San Francisco (November 28, 2019) – A Northern California court sentenced Derek Elliott from Ontario to two years in prison. In September 2012, the Canadian was charged with conspiracy to commit fraud for his role in a Dominican resort Ponzi scheme. Elliott and his business partner James Catledge gathered over $90 million from investors to renovate a resort in the Dominican Republic, which never opened.
A lengthy fraud trial came to an end in Northern California for the Ontarian Derek Elliott. In September 2012, Elliott was charged with conspiracy to commit fraud for his role in a Dominican resort Ponzi scheme.
Investigations in the Dominican resort Ponzi scheme
The charges were the result of a two-year investigation by the FBI. The 49-year-old Elliott and his business partner James Catledge gathered more than $90 million from investors to renovate a vacation resort in the Dominican Republic. The investigation revealed that nearly $70 million of the investors’ funds were never used for the advertised project. Instead, the money was illegally diverted to commissions and other projects. Consequently, the resort never opened and all the investors’ money was gone.
‘[I]n their sales pitch, Catledge and Elliot failed to tell investors that the full commissions being taken from their investment were approximately 44 percent, that the renovations were underfunded, that investors’ money was being used on other projects, and the returns they promised were unsupportable and could not be achieved,’ stated the district attorney in their indictment 2012.

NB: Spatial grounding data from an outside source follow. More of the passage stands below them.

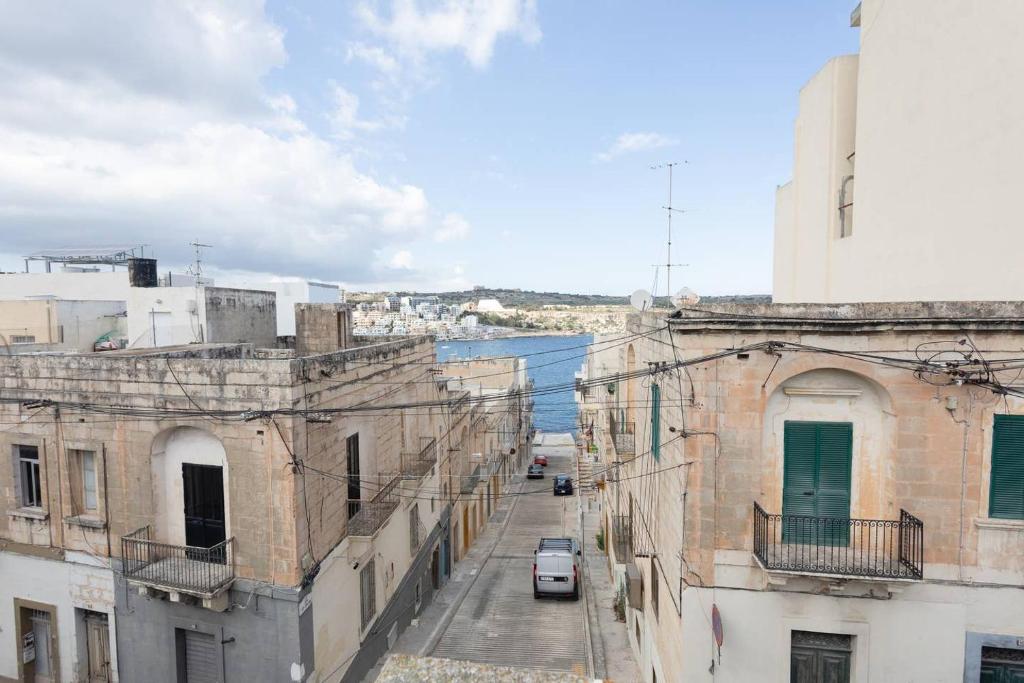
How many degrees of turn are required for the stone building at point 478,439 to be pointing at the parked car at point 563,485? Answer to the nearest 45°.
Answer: approximately 45° to its left

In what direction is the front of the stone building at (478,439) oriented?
to the viewer's right

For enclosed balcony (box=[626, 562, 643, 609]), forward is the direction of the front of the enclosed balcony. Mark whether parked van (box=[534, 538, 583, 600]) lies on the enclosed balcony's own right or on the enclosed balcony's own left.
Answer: on the enclosed balcony's own right

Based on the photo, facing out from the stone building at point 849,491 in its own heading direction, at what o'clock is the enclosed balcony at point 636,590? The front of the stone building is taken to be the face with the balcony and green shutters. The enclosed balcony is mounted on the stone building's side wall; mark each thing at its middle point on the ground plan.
The enclosed balcony is roughly at 4 o'clock from the stone building.

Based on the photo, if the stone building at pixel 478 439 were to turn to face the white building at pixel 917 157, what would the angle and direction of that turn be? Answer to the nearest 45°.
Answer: approximately 45° to its right

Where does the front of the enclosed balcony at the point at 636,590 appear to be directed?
to the viewer's left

Sentenced to two years in California prison
Nearly five years ago, Elliott had pled guilty and started co-operating with the San Francisco district attorney. Now, the trial came to an end. Elliott has been sentenced to two years in U.S. prison. He will be under supervised release for three years after he served his term in California. Furthermore, the judge ordered Elliott to pay restitution to the victims.